Gazeteci İbrahim Êzidî: ‘Êzidîler tarihlerinde ilk kez demokratik ulus çerçevesinde kendi savunma güçlerini, kurumlarını ve teşkilatlarını kurdular. Bu adımları attıktan sonra DAİŞ’e ve saldırılarına destek verenler, Êzidîlere dönük baskı, saldırı ve kirli siyasete başvurdular. Bu destekçilerden bazıları da KDP ve Türkiye’dir’
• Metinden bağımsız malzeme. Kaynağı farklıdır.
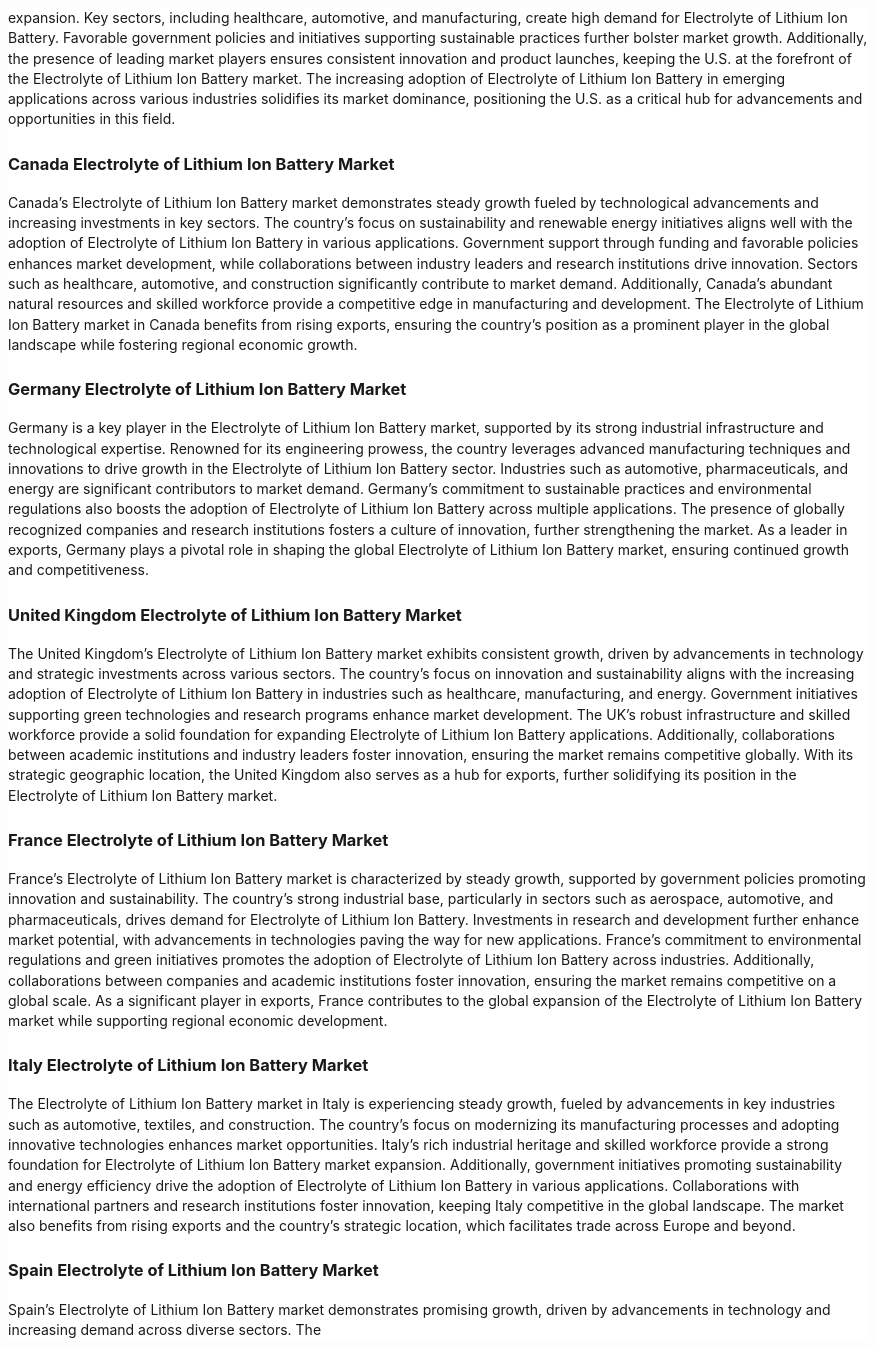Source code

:expansion. Key sectors, including healthcare, automotive, and manufacturing, create high demand for Electrolyte of Lithium Ion Battery. Favorable government policies and initiatives supporting sustainable practices further bolster market growth. Additionally, the presence of leading market players ensures consistent innovation and product launches, keeping the U.S. at the forefront of the Electrolyte of Lithium Ion Battery market. The increasing adoption of Electrolyte of Lithium Ion Battery in emerging applications across various industries solidifies its market dominance, positioning the U.S. as a critical hub for advancements and opportunities in this field.</p><h3>Canada Electrolyte of Lithium Ion Battery Market</h3><p>Canada&rsquo;s Electrolyte of Lithium Ion Battery market demonstrates steady growth fueled by technological advancements and increasing investments in key sectors. The country&rsquo;s focus on sustainability and renewable energy initiatives aligns well with the adoption of Electrolyte of Lithium Ion Battery in various applications. Government support through funding and favorable policies enhances market development, while collaborations between industry leaders and research institutions drive innovation. Sectors such as healthcare, automotive, and construction significantly contribute to market demand. Additionally, Canada&rsquo;s abundant natural resources and skilled workforce provide a competitive edge in manufacturing and development. The Electrolyte of Lithium Ion Battery market in Canada benefits from rising exports, ensuring the country&rsquo;s position as a prominent player in the global landscape while fostering regional economic growth.</p><h3>Germany Electrolyte of Lithium Ion Battery Market</h3><p>Germany is a key player in the Electrolyte of Lithium Ion Battery market, supported by its strong industrial infrastructure and technological expertise. Renowned for its engineering prowess, the country leverages advanced manufacturing techniques and innovations to drive growth in the Electrolyte of Lithium Ion Battery sector. Industries such as automotive, pharmaceuticals, and energy are significant contributors to market demand. Germany&rsquo;s commitment to sustainable practices and environmental regulations also boosts the adoption of Electrolyte of Lithium Ion Battery across multiple applications. The presence of globally recognized companies and research institutions fosters a culture of innovation, further strengthening the market. As a leader in exports, Germany plays a pivotal role in shaping the global Electrolyte of Lithium Ion Battery market, ensuring continued growth and competitiveness.</p><h3>United Kingdom Electrolyte of Lithium Ion Battery Market</h3><p>The United Kingdom&rsquo;s Electrolyte of Lithium Ion Battery market exhibits consistent growth, driven by advancements in technology and strategic investments across various sectors. The country&rsquo;s focus on innovation and sustainability aligns with the increasing adoption of Electrolyte of Lithium Ion Battery in industries such as healthcare, manufacturing, and energy. Government initiatives supporting green technologies and research programs enhance market development. The UK&rsquo;s robust infrastructure and skilled workforce provide a solid foundation for expanding Electrolyte of Lithium Ion Battery applications. Additionally, collaborations between academic institutions and industry leaders foster innovation, ensuring the market remains competitive globally. With its strategic geographic location, the United Kingdom also serves as a hub for exports, further solidifying its position in the Electrolyte of Lithium Ion Battery market.</p><h3>France Electrolyte of Lithium Ion Battery Market</h3><p>France&rsquo;s Electrolyte of Lithium Ion Battery market is characterized by steady growth, supported by government policies promoting innovation and sustainability. The country&rsquo;s strong industrial base, particularly in sectors such as aerospace, automotive, and pharmaceuticals, drives demand for Electrolyte of Lithium Ion Battery. Investments in research and development further enhance market potential, with advancements in technologies paving the way for new applications. France&rsquo;s commitment to environmental regulations and green initiatives promotes the adoption of Electrolyte of Lithium Ion Battery across industries. Additionally, collaborations between companies and academic institutions foster innovation, ensuring the market remains competitive on a global scale. As a significant player in exports, France contributes to the global expansion of the Electrolyte of Lithium Ion Battery market while supporting regional economic development.</p><h3>Italy Electrolyte of Lithium Ion Battery Market</h3><p>The Electrolyte of Lithium Ion Battery market in Italy is experiencing steady growth, fueled by advancements in key industries such as automotive, textiles, and construction. The country&rsquo;s focus on modernizing its manufacturing processes and adopting innovative technologies enhances market opportunities. Italy&rsquo;s rich industrial heritage and skilled workforce provide a strong foundation for Electrolyte of Lithium Ion Battery market expansion. Additionally, government initiatives promoting sustainability and energy efficiency drive the adoption of Electrolyte of Lithium Ion Battery in various applications. Collaborations with international partners and research institutions foster innovation, keeping Italy competitive in the global landscape. The market also benefits from rising exports and the country&rsquo;s strategic location, which facilitates trade across Europe and beyond.</p><h3>Spain Electrolyte of Lithium Ion Battery Market</h3><p>Spain&rsquo;s Electrolyte of Lithium Ion Battery market demonstrates promising growth, driven by advancements in technology and increasing demand across diverse sectors. The
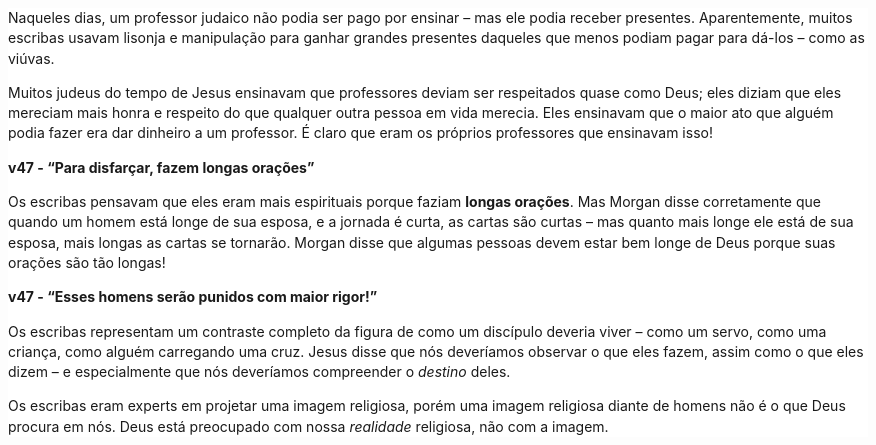 Naqueles dias, um professor judaico não podia ser pago por ensinar – mas ele podia receber presentes. Aparentemente, muitos escribas usavam lisonja e manipulação para ganhar grandes presentes daqueles que menos podiam pagar para dá-los – como as viúvas.

Muitos judeus do tempo de Jesus ensinavam que professores deviam ser respeitados quase como Deus; eles diziam que eles mereciam mais honra e respeito do que qualquer outra pessoa em vida merecia. Eles ensinavam que o maior ato que alguém podia fazer era dar dinheiro a um professor. É claro que eram os próprios professores que ensinavam isso!

**v47 - “Para disfarçar, fazem longas orações”**

Os escribas pensavam que eles eram mais espirituais porque faziam **longas orações**. Mas Morgan disse corretamente que quando um homem está longe de sua esposa, e a jornada é curta, as cartas são curtas – mas quanto mais longe ele está de sua esposa, mais longas as cartas se tornarão. Morgan disse que algumas pessoas devem estar bem longe de Deus porque suas orações são tão longas!

**v47 - “Esses homens serão punidos com maior rigor!”**

Os escribas representam um contraste completo da figura de como um discípulo deveria viver – como um servo, como uma criança, como alguém carregando uma cruz. Jesus disse que nós deveríamos observar o que eles fazem, assim como o que eles dizem – e especialmente que nós deveríamos compreender o *destino* deles.

Os escribas eram experts em projetar uma imagem religiosa, porém uma imagem religiosa diante de homens não é o que Deus procura em nós. Deus está preocupado com nossa *realidade* religiosa, não com a imagem.
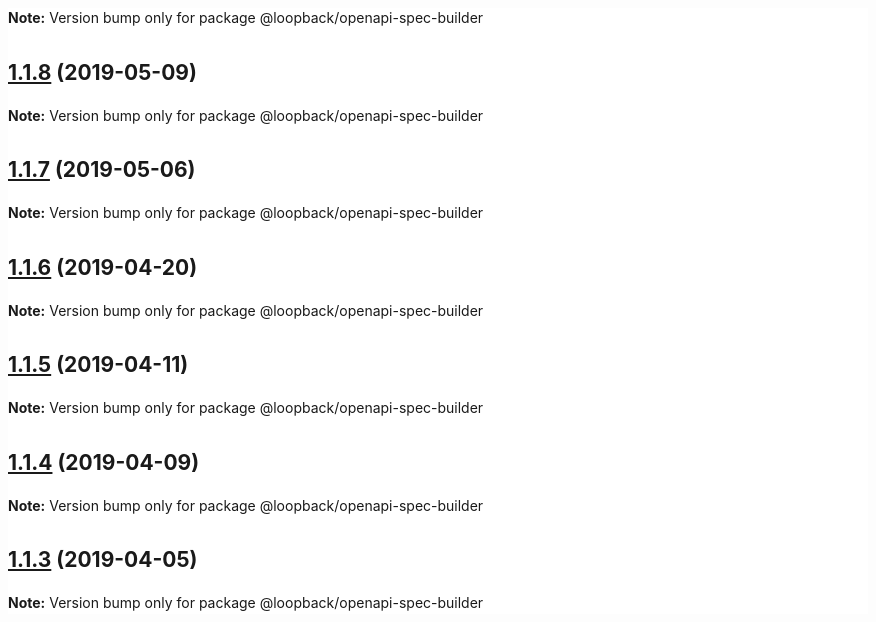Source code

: **Note:** Version bump only for package @loopback/openapi-spec-builder





## [1.1.8](https://github.com/loopbackio/loopback-next/compare/@loopback/openapi-spec-builder@1.1.7...@loopback/openapi-spec-builder@1.1.8) (2019-05-09)

**Note:** Version bump only for package @loopback/openapi-spec-builder





## [1.1.7](https://github.com/loopbackio/loopback-next/compare/@loopback/openapi-spec-builder@1.1.6...@loopback/openapi-spec-builder@1.1.7) (2019-05-06)

**Note:** Version bump only for package @loopback/openapi-spec-builder





## [1.1.6](https://github.com/loopbackio/loopback-next/compare/@loopback/openapi-spec-builder@1.1.5...@loopback/openapi-spec-builder@1.1.6) (2019-04-20)

**Note:** Version bump only for package @loopback/openapi-spec-builder





## [1.1.5](https://github.com/loopbackio/loopback-next/compare/@loopback/openapi-spec-builder@1.1.4...@loopback/openapi-spec-builder@1.1.5) (2019-04-11)

**Note:** Version bump only for package @loopback/openapi-spec-builder





## [1.1.4](https://github.com/loopbackio/loopback-next/compare/@loopback/openapi-spec-builder@1.1.3...@loopback/openapi-spec-builder@1.1.4) (2019-04-09)

**Note:** Version bump only for package @loopback/openapi-spec-builder





## [1.1.3](https://github.com/loopbackio/loopback-next/compare/@loopback/openapi-spec-builder@1.1.2...@loopback/openapi-spec-builder@1.1.3) (2019-04-05)

**Note:** Version bump only for package @loopback/openapi-spec-builder
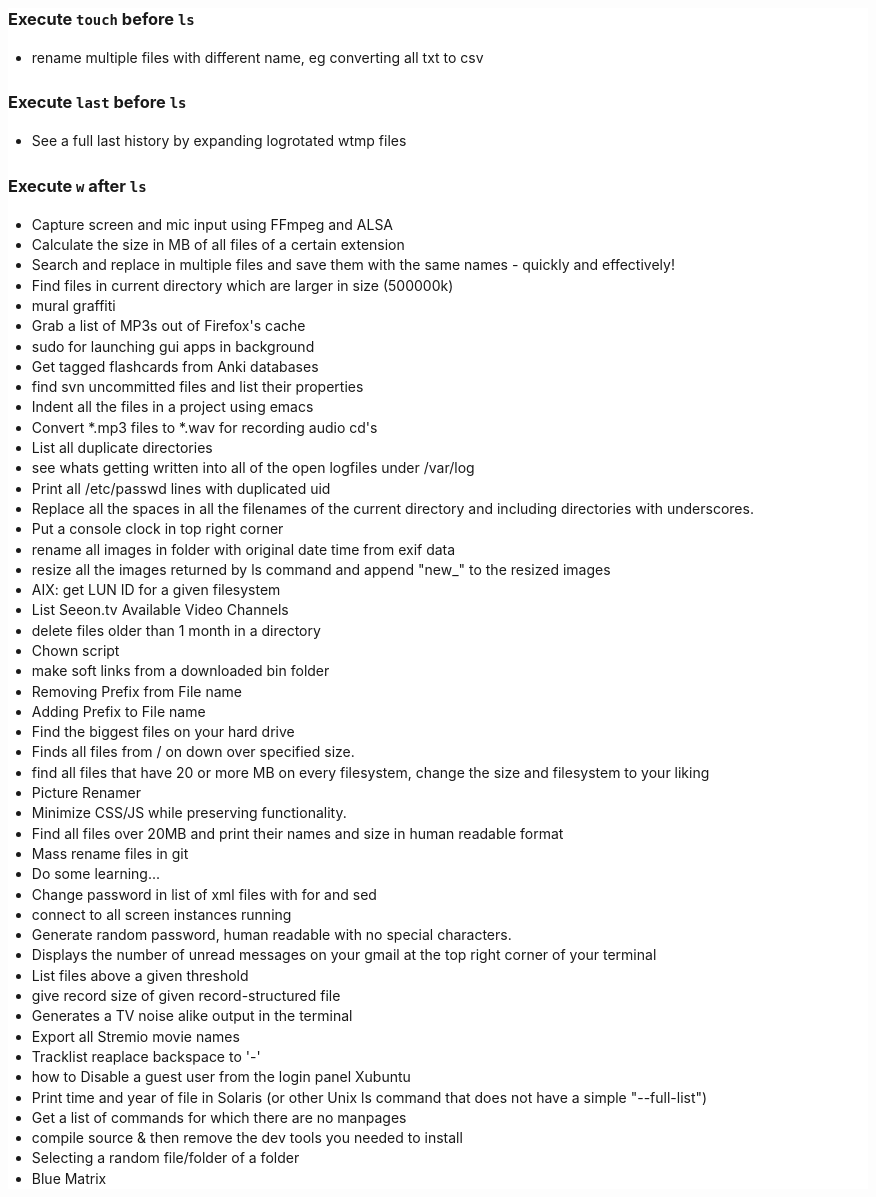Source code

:             
### Execute `touch` before `ls`

- rename multiple files with different name, eg converting all txt to csv

            
### Execute `last` before `ls`

- See a full last history by expanding logrotated wtmp files

            


### Execute `w` after `ls`

- Capture screen and mic input using FFmpeg and ALSA
- Calculate the size in MB of all files of a certain extension
- Search and replace in multiple files and save them with the same names - quickly and effectively!
- Find files in current directory which are larger in size (500000k)
- mural graffiti
- Grab a list of MP3s out of Firefox's cache
- sudo for launching gui apps in background
- Get tagged flashcards from Anki databases
- find svn uncommitted files and list their properties
- Indent all the files in a project using emacs
- Convert *.mp3 files to *.wav for recording audio cd's
- List all duplicate directories
- see whats getting written into all of the open logfiles under /var/log
- Print all /etc/passwd lines with duplicated uid
- Replace all the spaces in all the filenames of the current directory and including directories with underscores.
- Put a console clock in top right corner
- rename all images in folder with original date time from exif data
- resize all the images returned by ls command and append "new_" to the resized images
- AIX: get LUN ID for a given filesystem
- List Seeon.tv Available Video Channels
- delete files older than 1 month in a directory
- Chown script
- make soft links from a downloaded bin folder
- Removing Prefix from File name
- Adding Prefix to File name
- Find the biggest files on your hard drive
- Finds all files from / on down over specified size.
- find all files that have 20 or more MB on every filesystem, change the size and filesystem to your liking
- Picture Renamer
- Minimize CSS/JS while preserving functionality.
- Find all files over 20MB and print their names and size in human readable format
- Mass rename files in git
- Do some learning...
- Change password in list of xml files with for and sed
- connect to all screen instances running
- Generate random password, human readable with no special characters.
- Displays the number of unread messages on your gmail at the top right corner of your terminal
- List files above a given threshold
- give record size of given record-structured file
- Generates a TV noise alike output in the terminal
- Export all Stremio movie names
- Tracklist reaplace backspace to '-'
- how to Disable a guest user from the login panel Xubuntu
- Print time and year of file in Solaris (or other Unix ls command that does not have a simple "--full-list")
- Get a list of commands for which there are no manpages
- compile source & then remove the dev tools you needed to install
- Selecting a random file/folder of a folder
- Blue Matrix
Irak hükümeti ve Federe Kürdistan Bölgesi hükümeti arasında 9 Ekim 2020 tarihinde imzalanan “Şengal Anlaşması”ndan sonra Êzidîlere saldırılar arttı. Başta Türkiye olmak üzere Irak ve KDP’nin hedefi haline gelen Şengal’e dönük birçok saldırı gerçekleştirildi. Son olarak KDP ve medyasının kışkırtmalarıyla Irak ordusu mayıs ayında Şengal’e saldırdı. Halkın direnişi karşısında geri çekilmek zorunda kalan Irak ordusu, varlığıyla tehditlerini sürdürüyor. Ankara baskısıyla Hewlêr ve Bağdat’ın Şengal’e dönük saldırılarını değerlendiren gazeteci İbrahim Êzidî, hedefin Demokratik Ulus Sistemi olduğunu belirtti.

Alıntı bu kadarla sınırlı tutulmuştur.